Crunchyroll Confirms Data Breach Exposing 6.8 Million Users After Hacker Compromises Telus Outsourcing Partner

Overview

Crunchyroll, the Sony-owned anime streaming service with over 17 million paid subscribers, confirmed on March 24 that it is investigating a data breach involving customer service ticket information after a threat actor claimed to have exfiltrated approximately 100 GB of user data. The breach, which occurred on March 12, was traced to a compromised employee at Telus International, the business process outsourcing firm that handles Crunchyroll’s customer support operations, according to BleepingComputer.

The incident marks the second major breach linked to Telus in March 2026, following the ShinyHunters group’s claimed near-petabyte theft from Telus Digital reported earlier this month.

How the Breach Happened

The threat actor told BleepingComputer that they infected a Telus International support agent’s computer with malware, stealing the agent’s Okta single sign-on credentials. Those credentials provided access to multiple internal systems, including Zendesk, Google Workspace, Jira Service Management, MaestroQA, Mixpanel, and Slack.

Once inside, the attacker downloaded approximately eight million support ticket records from the Zendesk instance before Crunchyroll’s security team revoked access roughly 24 hours after the initial compromise on March 12 at 9 PM ET, as reported by BleepingComputer. The stolen data reportedly spans records dating back to mid-2025.

What Data Was Exposed

The eight million support ticket records contained approximately 6.8 million unique email addresses along with customer names, login credentials, IP addresses, and general geographic locations, according to BleepingComputer. Credit card information appeared in some tickets only where customers had voluntarily shared payment details in support conversations, with most entries containing partial card numbers, though some full card numbers were included.

The threat actor claimed to have demanded $5 million from Crunchyroll to prevent public release of the data, stating that the company did not respond to their communications.

Crunchyroll’s Response

Crunchyroll initially stated that it was “aware of recent claims and currently working closely with leading cybersecurity experts to investigate the matter,” as reported by TechCrunch. The company later clarified that the compromised information appeared to be “primarily limited to customer service ticket data following an incident with a third-party vendor” and confirmed it had “not identified evidence of ongoing access to systems in relation to these claims.”

What We Don’t Know

Several important questions remain unanswered. The full scope of the breach has not been independently verified, and it is unclear whether the threat actor has begun selling or leaking the stolen data. Crunchyroll has not disclosed whether it will notify the 6.8 million affected users individually or offer identity protection services.
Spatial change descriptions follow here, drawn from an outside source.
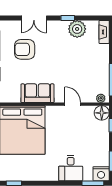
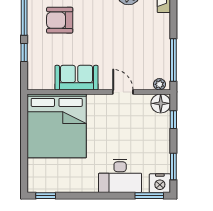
desk: (71, 168) -> (120, 176), width x1.37

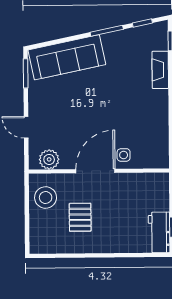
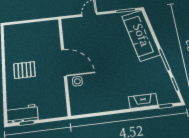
plant: (49, 159) -> (69, 31), removed
stool: (46, 197) -> (43, 32), removed
pallet: (80, 217) -> (24, 70), moved

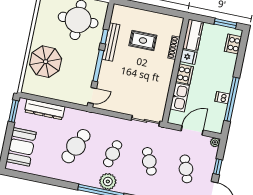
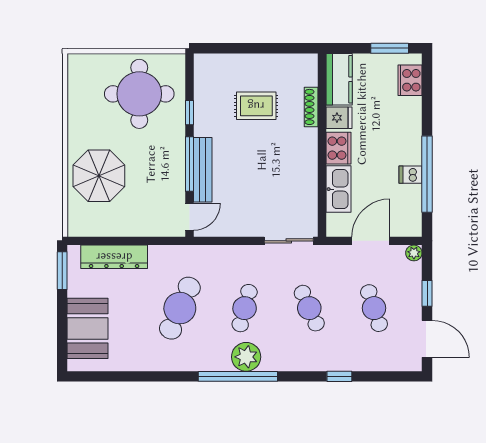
bench: (111, 42) -> (203, 170), moved

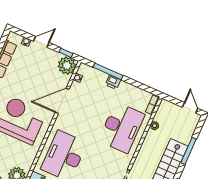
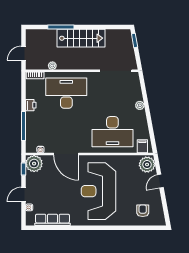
door: (41, 42) -> (23, 194), hinge flipped
printer: (113, 82) -> (31, 105), moved
door: (190, 108) -> (23, 53), moved

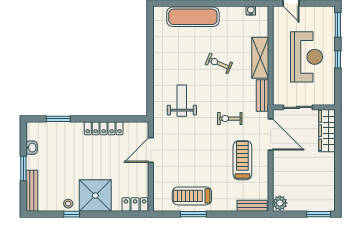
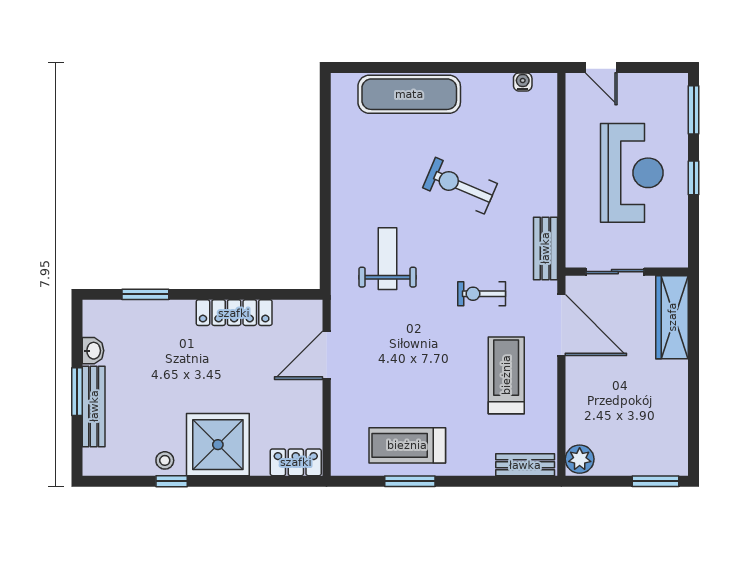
shelving: (260, 58) -> (541, 175), removed
exercise bike: (219, 63) -> (460, 186), width x1.38, depth x1.39
bench: (32, 191) -> (94, 406), moved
The relationship between this incident and the earlier Telus Digital breach by ShinyHunters also remains unclear. Both BleepingComputer and TechCrunch noted that the Crunchyroll breach appears to involve a separate threat actor from the ShinyHunters group, but the back-to-back compromises raise questions about the security posture of Telus’s outsourcing operations.

The Growing Risk of Third-Party Breaches

The Crunchyroll incident illustrates a persistent pattern in modern cybersecurity: attackers targeting outsourcing vendors and business process partners rather than the primary organization. A single compromised credential at a third-party support provider was sufficient to expose millions of customer records. For subscribers, the immediate recommendation is to change passwords, enable two-factor authentication where available, and monitor for phishing attempts that may exploit the stolen data.